Au fur et a mesure que s'ouvrait le marché du car long courrier en Europe - début 2011, un règlement européen a autorisé l’ouverture du cabotage sur lignes européennes - nous nous sommes intéressés aux automobilistes. Notamment à ceux qui vivent dans les zones périurbaines des grandes agglomérations européennes, sont accrochés à leur voiture pour aller travailler, pour conduire leurs enfants à école et donc naturellement, pour faire des déplacements longue distance. Nous avons étudié leurs habitudes de voyage et avons découvert des gens qui ne prennent jamais le train et voyagent souvent vers les mêmes destinations. Ils ne sont pas tous sensibles au prix mais quand ils le sont, ils font alors appel au covoiturage ou par défaut, ils prennent l'autocar. Par défaut parce que l'autocar a une image plutôt vieillotte en Europe. Notre ambition, c'est donc de réinventer le voyage en car et faire en sorte qu'il redevienne un mode de transport à part entière pour que ces voyageurs puissent choisir entre la voiture ou l'autocar. Voire, entre l'autocar et le train.
Qu'y a t-il en commun entre les iDTGV et iDBUS ?
ID, c’est une nouvelle idée du voyage : du plaisir, du bon plan, de l'innovation. C’est en tout cas ce que nous ont répondu les personnes interrogées pour nos études : il y a une fort capital sympathie autour de la marque iD, suite au lancement de l'iDTGV.

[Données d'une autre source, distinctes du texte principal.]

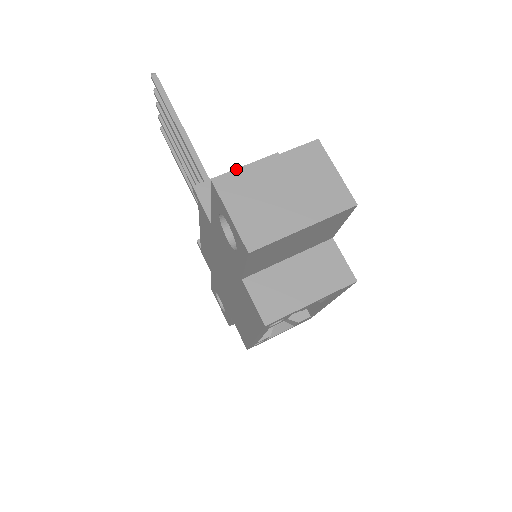
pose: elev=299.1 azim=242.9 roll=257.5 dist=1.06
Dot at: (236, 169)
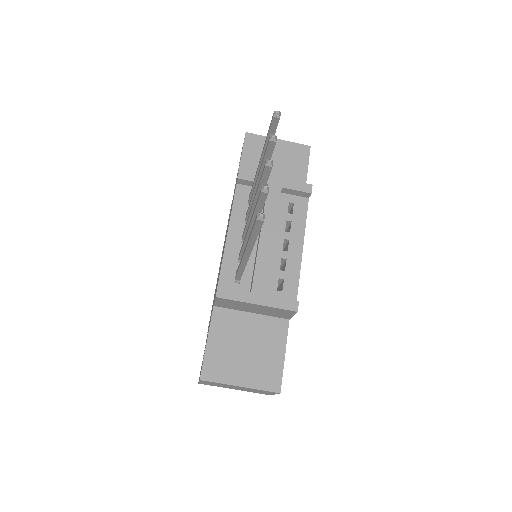
Dot at: (257, 305)
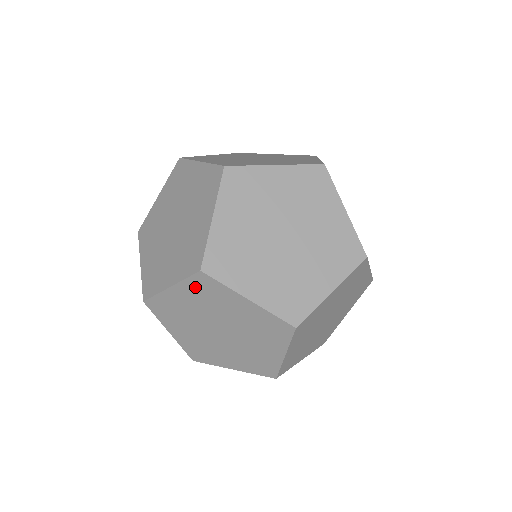
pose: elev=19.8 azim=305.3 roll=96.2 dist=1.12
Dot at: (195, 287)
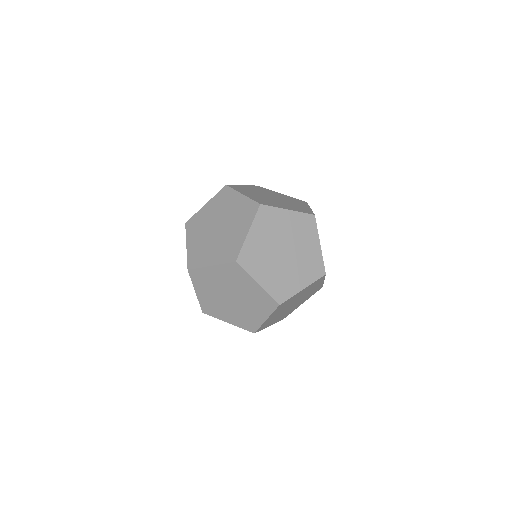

Ce qu'ils ont de commun avec les iDBUS, c'est d'abord l'approche du client, tout tourne autour de ses besoins, et ceux des capitaines (les conducteurs des bus, ndlr), puisque ce sont eux qui vont être en relation avec les voyageurs. Pour qu'une relation de service réussisse, il faut que ce contact soit le meilleur possible. Nous avons construit l'offre iDTGV de la même façon : on part des besoins des individus et on créé les services adaptés. On ne répond pas seulement à des besoins de mobilité, ce qui est important, c'est que nos voyageurs aient du plaisir
Quel est le seuil de rentabilité d'iDBUS ?
Notre objectif c’est 75% de taux d’occupation, mais ceci n’est pas le seuil de rentabilité.
Et quel est ce seuil ?
Je ne l’ai pas.
iDBUS a déposé une demande d'autorisation pour la ligne Paris-Lille en autocar : vous êtes confiante sur son obtention alors qu'il existe une liaison TGV Paris-Lille exploitée par la SNCF et que parmi les critères retenus par l’Etat pour accorder une autorisation, l'équilibre économique des lignes ferroviaires existantes ne doit pas être menacé ?
C’est à l’Etat de juger et de nous dire si ça lui convient ou pas, et on s’adaptera.
Si le ministère des Transports accorde l’autorisation à la SNCF, il pourra difficilement la refuser à ses concurrents : une ou plusieurs lignes régulières par autocar, ça ne risque pas de grignoter une part de la clientèle du train ? Il y a suffisamment de demande pour ces deux modes de transport vers la même destination ?
Nous sommes convaincus qu’il y a encore des millions de voyageurs sur la route et qu’il y a un vrai marché pour iDBUS. C'est valable pour Paris-Lille, mais aussi pour Paris-Bruxelles, Amsterdam et Londres. La part de marché de la voiture sur toutes ces destinations dépasse les 50%. Et sur chaque marché, les volumes se chiffrent à plusieurs millions de passagers par an. On commence par le Nord de l’Europe, puis nous nous intéresserons à d’autres axes.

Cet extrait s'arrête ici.